Labour Assembly Member Andrew Dismore on the true culprits.
Last night’s Channel 4 documentary on the Grenfell Tower fire asked: “Did the London Fire Brigade fail?”
Its producers are right that no part of the run-up, response or recovery from the fire should escape scrutiny. Anything else would be a betrayal of the 72 Londoners who did not escape the fire, and the many hundreds more who have seen their lives changed forever by loss and trauma.
However, we must not let our questions be defined solely by the horror and heroism of the night of 23 June.
The London Fire Brigade (LFB) was undoubtedly overwhelmed by the Grenfell Tower fire. Though firefighters threw everything at an incident that should never have arisen, it is right that the Brigade is making a wholesale review of its operations. On the London Assembly Fire Committee we regularly check LFB’s progress on new equipment, training and policies.
But it is wrong to pin that disaster on firefighters. The real issue is that years of deregulation, oversight and cuts allowed this catastrophe to happen.
It is beyond belief that the UK’s building regulations allowed a high-rise residential block to be wrapped in layers of combustible materials. The frankly uncaring attitude displayed by those responsible for managing and maintaining Grenfell Tower left those residents in danger every day. As fire safety expert Professor Barbara Lane told the public inquiry: “If those materials had been known… the building shouldn’t have been occupied”.
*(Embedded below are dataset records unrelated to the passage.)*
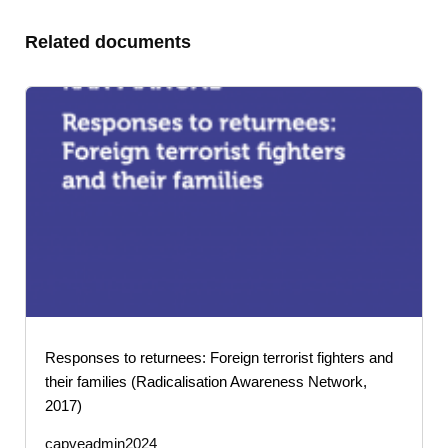
Related documents
Responses to returnees: Foreign terrorist fighters and
their families (Radicalisation Awareness Network,
2017)
capveadmin2024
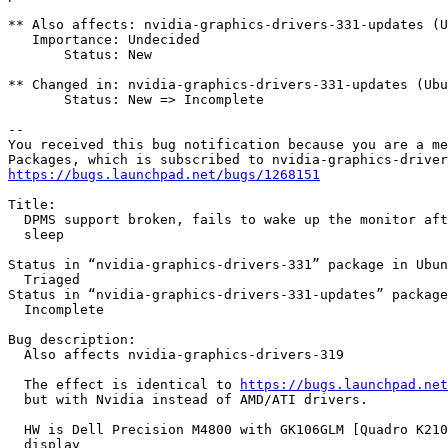
** Also affects: nvidia-graphics-drivers-331-updates (U
   Importance: Undecided

       Status: New

** Changed in: nvidia-graphics-drivers-331-updates (Ubu
       Status: New => Incomplete

-- 

You received this bug notification because you are a me
https://bugs.launchpad.net/bugs/1268151
Title:

  DPMS support broken, fails to wake up the monitor aft
  sleep

Status in “nvidia-graphics-drivers-331” package in Ubun
  Triaged

Status in “nvidia-graphics-drivers-331-updates” package
  Incomplete

Bug description:

  Also affects nvidia-graphics-drivers-319

  The effect is identical to 
https://bugs.launchpad.net
  but with Nvidia instead of AMD/ATI drivers.

  HW is Dell Precision M4800 with GK106GLM [Quadro K210
  display
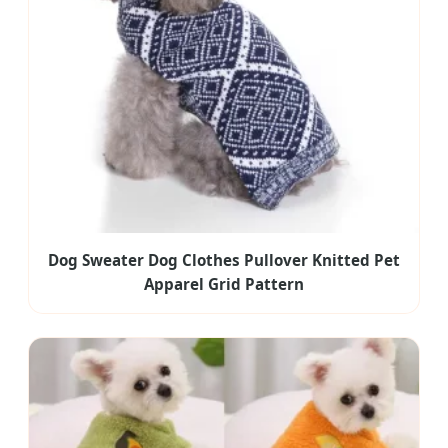
Dog Sweater Dog Clothes Pullover Knitted Pet
Apparel Grid Pattern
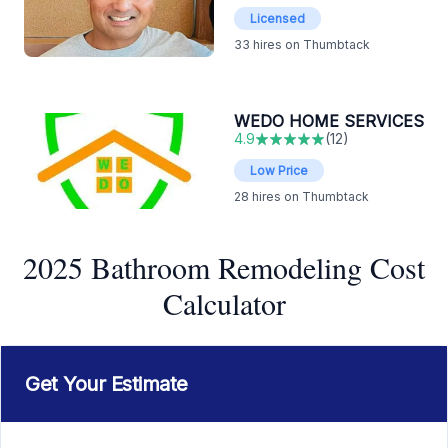
Licensed
33
hires on Thumbtack
WEDO HOME SERVICES
4.9
(
12
)
Low Price
28
hires on Thumbtack
2025 Bathroom Remodeling Cost
Calculator
Get Your Estimate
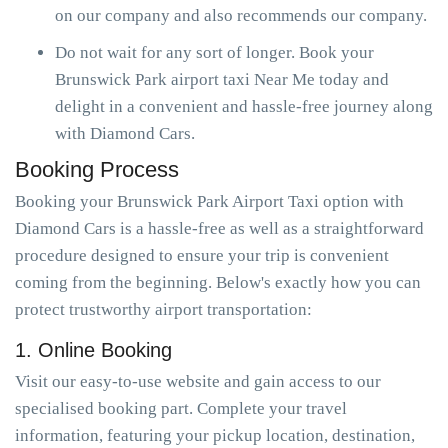
on our company and also recommends our company.
Do not wait for any sort of longer. Book your
Brunswick Park airport taxi Near Me today and
delight in a convenient and hassle-free journey along
with Diamond Cars.
Booking Process
Booking your Brunswick Park Airport Taxi option with
Diamond Cars is a hassle-free as well as a straightforward
procedure designed to ensure your trip is convenient
coming from the beginning. Below's exactly how you can
protect trustworthy airport transportation:
1. Online Booking
Visit our easy-to-use website and gain access to our
specialised booking part. Complete your travel
information, featuring your pickup location, destination,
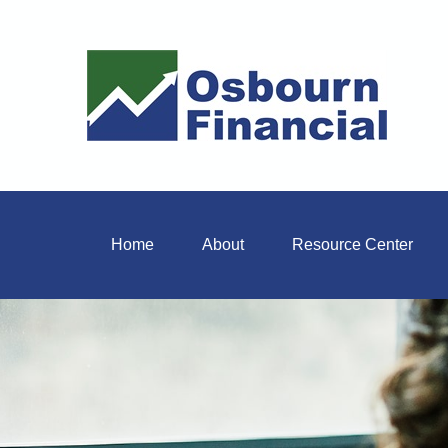
Home
About
Resource Center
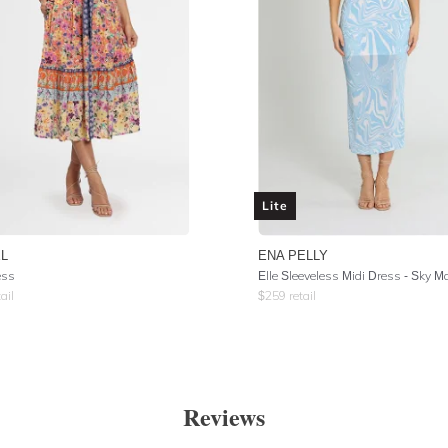
Lite
L
ENA PELLY
ess
Elle Sleeveless Midi Dress - Sky M
ail
$
259
retail
Reviews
While London Fire Brigade must learn the lessons of Grenfell, we can trust that this mission is underway from the London Fire Commissioner to newly-trained firefighters.
The same cannot be said for those who produced and fitted the products that made the fire so deadly. Arconic claimed its cladding, with combustibility similar to petrol, was “at most a contributing factor”. Experts agree the fire started in a Whirlpool fridge – but its manufacturer still alleges a cigarette ignited the building. And despite London Fire Brigade’s firm guidance to fit sprinklers to tall residential buildings, recent checks found developers routinely ignoring it.
In London, more than one hundred towers remain with the same dangerous cladding that was present on Grenfell and which the government has banned. This is causing financial hardship, deep anxiety and real risk to thousands of Londoners. At the Fire Committee, we were told that some private building owners were not reporting suspected cases of dangerous cladding because of the cost implications. We cannot claim to have learnt from Grenfell until this continuing scandal is addressed.
London Fire Brigade staff will never stop examining their actions on the night of the fire. But the Grenfell community and all Londoners need more than a narrow focus on the London Fire Brigade. The rotten system put firefighters in an impossible situation and cost 72 residents their lives. Let’s focus on fixing that so no one else must experience this avoidable catastrophe.
Andrew Dismore is a Labour member of the London Assembly for Barnet & Camden.